INFORMATION SHOWN:
=-=-=-=-=

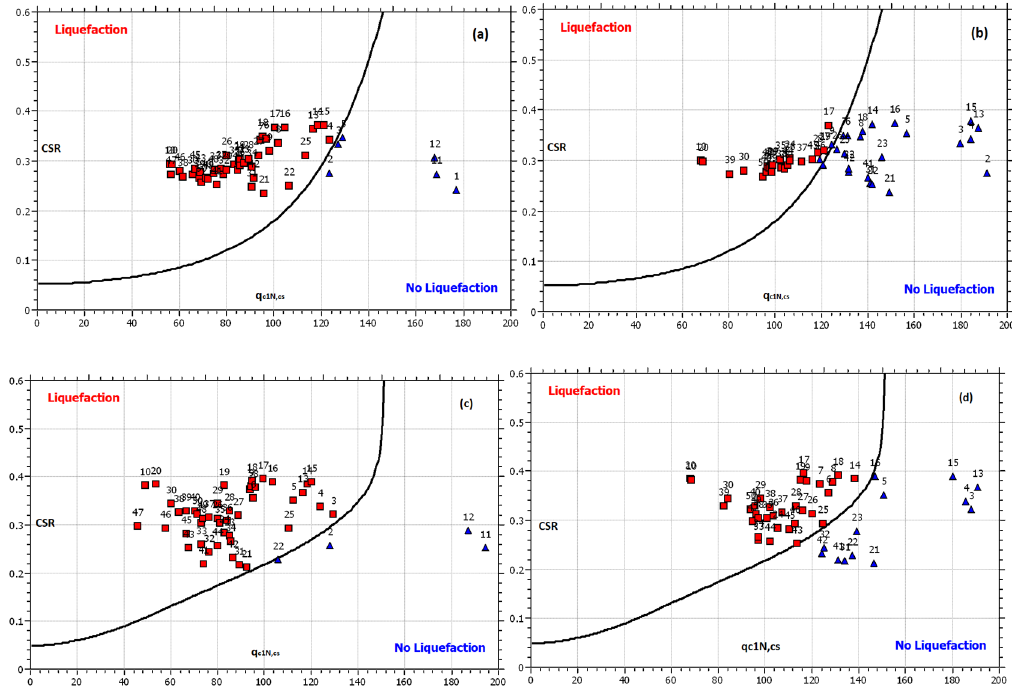
Figure 5. CPT-based liquefaction analysis of clean sand for σ (cid:2973)(cid:2868)՛ = 100 KPa and CRR M = 7.5 , following Juang 2006 recommendations: ( a ) Liquefaction evaluation before jet grouting, ( b ) liquefaction assessment after jet grouting by micropiles and based on the Eurocode 8 specifications, ( c ) liquefaction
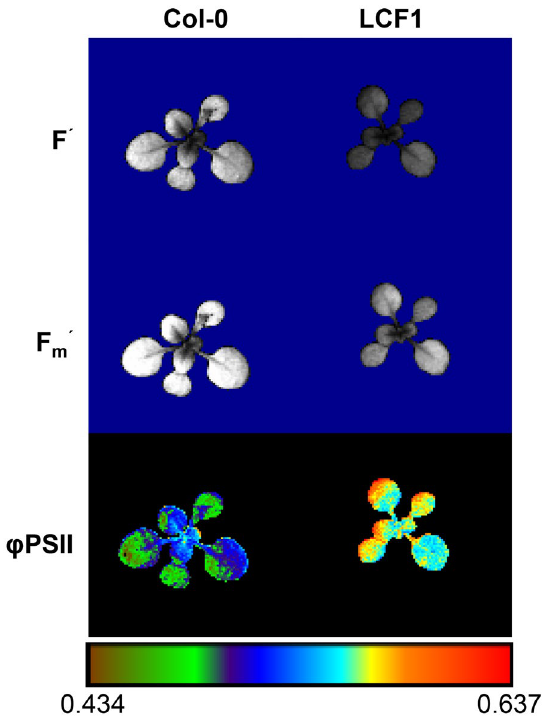
Figure 1. Overview of the chlorophyll fluorescence (CF) characteristics of Col-0 and LCF1 plants. False color images of steady state CF (F ′ ), maximal CF (F m ′ ) and the operating light use efficiency of Photosystem II ( ϕ PSII), all at 200 μ mol m − 2 s − 1 actinic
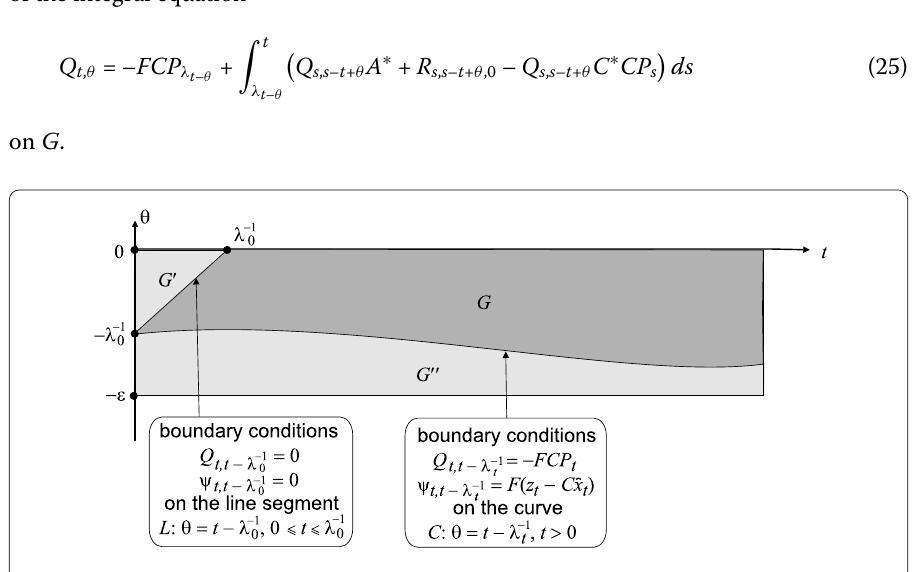
Figure 3 The regions G , G (cid:2) , and G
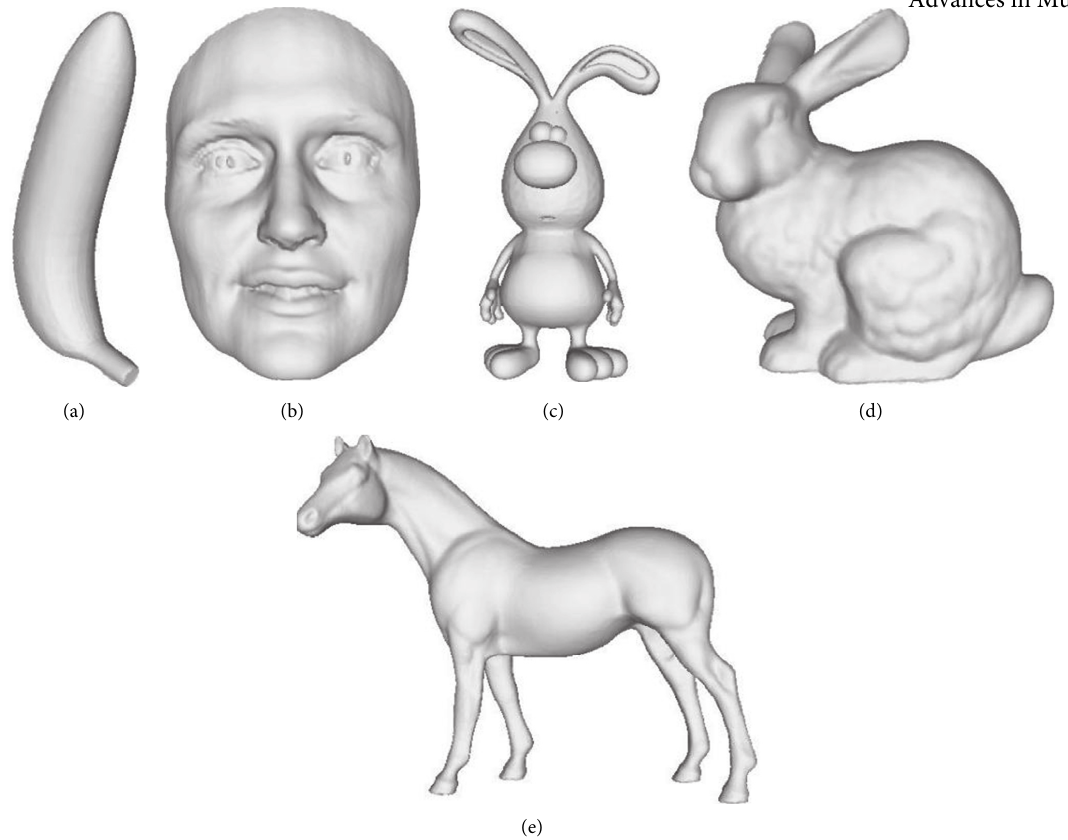
Figure 5: Models used in the experiment. For each model, the numbers in parentheses indicate the number of points. (a) Banana (25k).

=-=-=-=-=

WORK TASK: The listing above must be retyped word for word, without the pictures.

YOUR RESPONSE:
Figure 5. CPT-based liquefaction analysis of clean sand for σ (cid:2973)(cid:2868)՛ = 100 KPa and CRR M = 7.5 , following Juang 2006 recommendations: ( a ) Liquefaction evaluation before jet grouting, ( b ) liquefaction assessment after jet grouting by micropiles and based on the Eurocode 8 specifications, ( c ) liquefaction
Figure 1. Overview of the chlorophyll fluorescence (CF) characteristics of Col-0 and LCF1 plants. False color images of steady state CF (F ′ ), maximal CF (F m ′ ) and the operating light use efficiency of Photosystem II ( ϕ PSII), all at 200 μ mol m − 2 s − 1 actinic
Figure 3 The regions G , G (cid:2) , and G
Figure 5: Models used in the experiment. For each model, the numbers in parentheses indicate the number of points. (a) Banana (25k).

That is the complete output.